- [BRIEF A]: Reproduce the records verbatim, everything from the start of the records down to the line containing "Nebenjobs Berlin", with both of those lines included.

- [EXCERPTED PASSAGE]:
----

I am glad the we eventually talk about the real field rather than 
legal dreams. I felt alone at being the only one at counterwar!

MSism is to polycracy what voting is to democracy. Information 
dominance is a polycratic phenomenon comparable to democractic 
lobbying. I suppose the world can roughly handle it as such a 
dominance is an unreachable and technically falsifiable objective 
(you lose a lot of credibility and therefore influence on your allies 
if you are shown wrong on one point, i.e. that your dominance is 
uncertain). What is more worrying at this layer ignorance, corruption 
and astroturfing on your own side.

Please also note that information dominance is by brute force on data.

Intellition, i.e. intelligent dot connecting between information 
(soft force on connected data) is far more worrying. It may build 
intellectually algorithmed "unrreals". This would then become 
kafkaesque: the data could then become the structural support of 
checked consistant "truth" of errors and misjudgments. This is what 
one may fear from "algorithmic govenances".

One may prevent information dominance through security. One cannot 
prevent intellition dominance (you cannot block the thinking of 
someone or/and impeach him from being intelligent). Therefore, you 
can only oppose external intellition dominance by disinformation 
jamming, architectural precaution and proportional deterrance.

----

- [BRIEF B]: In the passage on information dominance, translate this sentence into Spanish: "One may prevent information dominance through security."

- [INPUT]:
----

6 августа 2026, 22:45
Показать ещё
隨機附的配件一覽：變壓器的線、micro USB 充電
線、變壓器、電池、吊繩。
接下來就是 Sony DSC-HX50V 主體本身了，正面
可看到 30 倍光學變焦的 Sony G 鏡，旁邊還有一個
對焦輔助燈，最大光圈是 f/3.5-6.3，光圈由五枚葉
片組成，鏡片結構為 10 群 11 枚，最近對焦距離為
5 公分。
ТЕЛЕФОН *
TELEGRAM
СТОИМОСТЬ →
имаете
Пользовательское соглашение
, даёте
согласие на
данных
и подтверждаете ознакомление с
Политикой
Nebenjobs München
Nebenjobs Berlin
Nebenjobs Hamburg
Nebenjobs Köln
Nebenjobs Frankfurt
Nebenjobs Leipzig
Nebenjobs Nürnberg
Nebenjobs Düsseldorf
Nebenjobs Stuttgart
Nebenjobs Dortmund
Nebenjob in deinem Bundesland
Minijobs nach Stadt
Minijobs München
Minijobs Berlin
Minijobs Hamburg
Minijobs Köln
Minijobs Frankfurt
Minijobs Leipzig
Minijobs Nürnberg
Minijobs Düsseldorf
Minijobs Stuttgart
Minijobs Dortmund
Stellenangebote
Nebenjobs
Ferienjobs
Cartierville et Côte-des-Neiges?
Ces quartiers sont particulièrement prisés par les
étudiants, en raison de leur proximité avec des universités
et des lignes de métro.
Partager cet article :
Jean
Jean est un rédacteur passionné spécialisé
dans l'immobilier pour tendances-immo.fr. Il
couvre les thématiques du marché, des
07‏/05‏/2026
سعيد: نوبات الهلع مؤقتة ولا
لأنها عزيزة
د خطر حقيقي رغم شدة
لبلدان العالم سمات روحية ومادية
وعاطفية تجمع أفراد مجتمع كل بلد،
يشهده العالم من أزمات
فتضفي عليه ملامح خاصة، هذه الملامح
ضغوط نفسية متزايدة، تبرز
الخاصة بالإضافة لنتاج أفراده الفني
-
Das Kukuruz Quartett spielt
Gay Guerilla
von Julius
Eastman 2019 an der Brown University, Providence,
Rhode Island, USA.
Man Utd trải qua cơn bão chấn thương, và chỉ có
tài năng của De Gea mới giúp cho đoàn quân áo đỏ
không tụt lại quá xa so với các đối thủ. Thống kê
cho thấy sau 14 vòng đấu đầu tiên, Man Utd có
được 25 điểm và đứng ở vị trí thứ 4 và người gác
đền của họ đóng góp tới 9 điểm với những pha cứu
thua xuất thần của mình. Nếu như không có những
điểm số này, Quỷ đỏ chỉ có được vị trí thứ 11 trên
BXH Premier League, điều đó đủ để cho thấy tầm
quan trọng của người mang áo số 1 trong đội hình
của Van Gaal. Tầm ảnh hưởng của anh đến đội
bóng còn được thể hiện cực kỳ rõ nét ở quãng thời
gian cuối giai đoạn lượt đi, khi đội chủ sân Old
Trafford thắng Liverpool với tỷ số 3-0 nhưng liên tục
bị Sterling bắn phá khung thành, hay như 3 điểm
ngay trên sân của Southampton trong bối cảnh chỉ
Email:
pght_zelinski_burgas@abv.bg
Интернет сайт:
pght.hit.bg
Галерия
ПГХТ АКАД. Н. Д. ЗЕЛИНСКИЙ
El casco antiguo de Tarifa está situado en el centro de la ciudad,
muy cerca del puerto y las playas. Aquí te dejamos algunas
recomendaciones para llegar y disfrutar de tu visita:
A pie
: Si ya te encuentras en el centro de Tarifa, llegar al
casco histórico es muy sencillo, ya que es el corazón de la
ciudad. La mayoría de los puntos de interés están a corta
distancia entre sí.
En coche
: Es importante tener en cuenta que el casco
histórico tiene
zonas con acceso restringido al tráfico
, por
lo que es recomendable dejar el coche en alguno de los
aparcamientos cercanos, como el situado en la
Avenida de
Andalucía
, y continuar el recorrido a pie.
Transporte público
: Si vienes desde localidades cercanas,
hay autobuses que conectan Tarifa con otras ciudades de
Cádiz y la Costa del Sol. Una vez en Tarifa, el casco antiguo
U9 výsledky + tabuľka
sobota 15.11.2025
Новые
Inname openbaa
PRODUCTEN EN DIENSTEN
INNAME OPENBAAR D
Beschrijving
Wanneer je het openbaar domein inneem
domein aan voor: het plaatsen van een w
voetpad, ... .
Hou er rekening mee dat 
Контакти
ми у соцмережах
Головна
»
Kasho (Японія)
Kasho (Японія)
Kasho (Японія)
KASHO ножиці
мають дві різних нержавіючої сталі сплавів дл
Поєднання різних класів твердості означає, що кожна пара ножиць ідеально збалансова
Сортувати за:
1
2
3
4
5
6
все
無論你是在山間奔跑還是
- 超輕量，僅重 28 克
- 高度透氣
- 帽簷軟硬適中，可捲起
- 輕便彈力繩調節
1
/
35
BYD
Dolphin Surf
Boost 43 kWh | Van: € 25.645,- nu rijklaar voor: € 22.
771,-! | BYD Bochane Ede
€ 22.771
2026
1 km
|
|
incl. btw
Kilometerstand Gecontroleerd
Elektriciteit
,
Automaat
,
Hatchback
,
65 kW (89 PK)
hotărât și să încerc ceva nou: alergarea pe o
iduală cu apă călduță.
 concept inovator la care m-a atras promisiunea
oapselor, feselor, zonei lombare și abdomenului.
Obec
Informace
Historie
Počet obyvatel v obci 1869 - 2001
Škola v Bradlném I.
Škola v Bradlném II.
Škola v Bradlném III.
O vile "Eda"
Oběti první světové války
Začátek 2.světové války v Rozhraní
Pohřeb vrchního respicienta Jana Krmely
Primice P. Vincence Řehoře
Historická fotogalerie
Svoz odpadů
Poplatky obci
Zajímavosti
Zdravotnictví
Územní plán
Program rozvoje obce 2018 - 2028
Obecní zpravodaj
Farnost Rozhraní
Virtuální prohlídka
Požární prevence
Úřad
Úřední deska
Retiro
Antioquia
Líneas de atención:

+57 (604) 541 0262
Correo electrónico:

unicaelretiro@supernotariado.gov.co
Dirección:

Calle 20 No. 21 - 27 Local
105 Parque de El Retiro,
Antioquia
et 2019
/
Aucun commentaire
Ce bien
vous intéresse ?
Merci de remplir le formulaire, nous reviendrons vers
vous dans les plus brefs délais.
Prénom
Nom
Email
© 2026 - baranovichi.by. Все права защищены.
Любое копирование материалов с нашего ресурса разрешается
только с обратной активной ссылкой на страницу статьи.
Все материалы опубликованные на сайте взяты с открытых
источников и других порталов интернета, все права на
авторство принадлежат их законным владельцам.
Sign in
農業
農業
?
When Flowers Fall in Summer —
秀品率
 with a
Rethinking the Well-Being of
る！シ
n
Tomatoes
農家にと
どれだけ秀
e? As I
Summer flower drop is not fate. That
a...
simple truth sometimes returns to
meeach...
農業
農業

----

- [TASK SOLUTION A]:
6 августа 2026, 22:45
Показать ещё
隨機附的配件一覽：變壓器的線、micro USB 充電
線、變壓器、電池、吊繩。
接下來就是 Sony DSC-HX50V 主體本身了，正面
可看到 30 倍光學變焦的 Sony G 鏡，旁邊還有一個
對焦輔助燈，最大光圈是 f/3.5-6.3，光圈由五枚葉
片組成，鏡片結構為 10 群 11 枚，最近對焦距離為
5 公分。
ТЕЛЕФОН *
TELEGRAM
СТОИМОСТЬ →
имаете
Пользовательское соглашение
, даёте
согласие на
данных
и подтверждаете ознакомление с
Политикой
Nebenjobs München
Nebenjobs Berlin

- [TASK SOLUTION B]: Se puede prevenir el dominio de la información mediante la seguridad.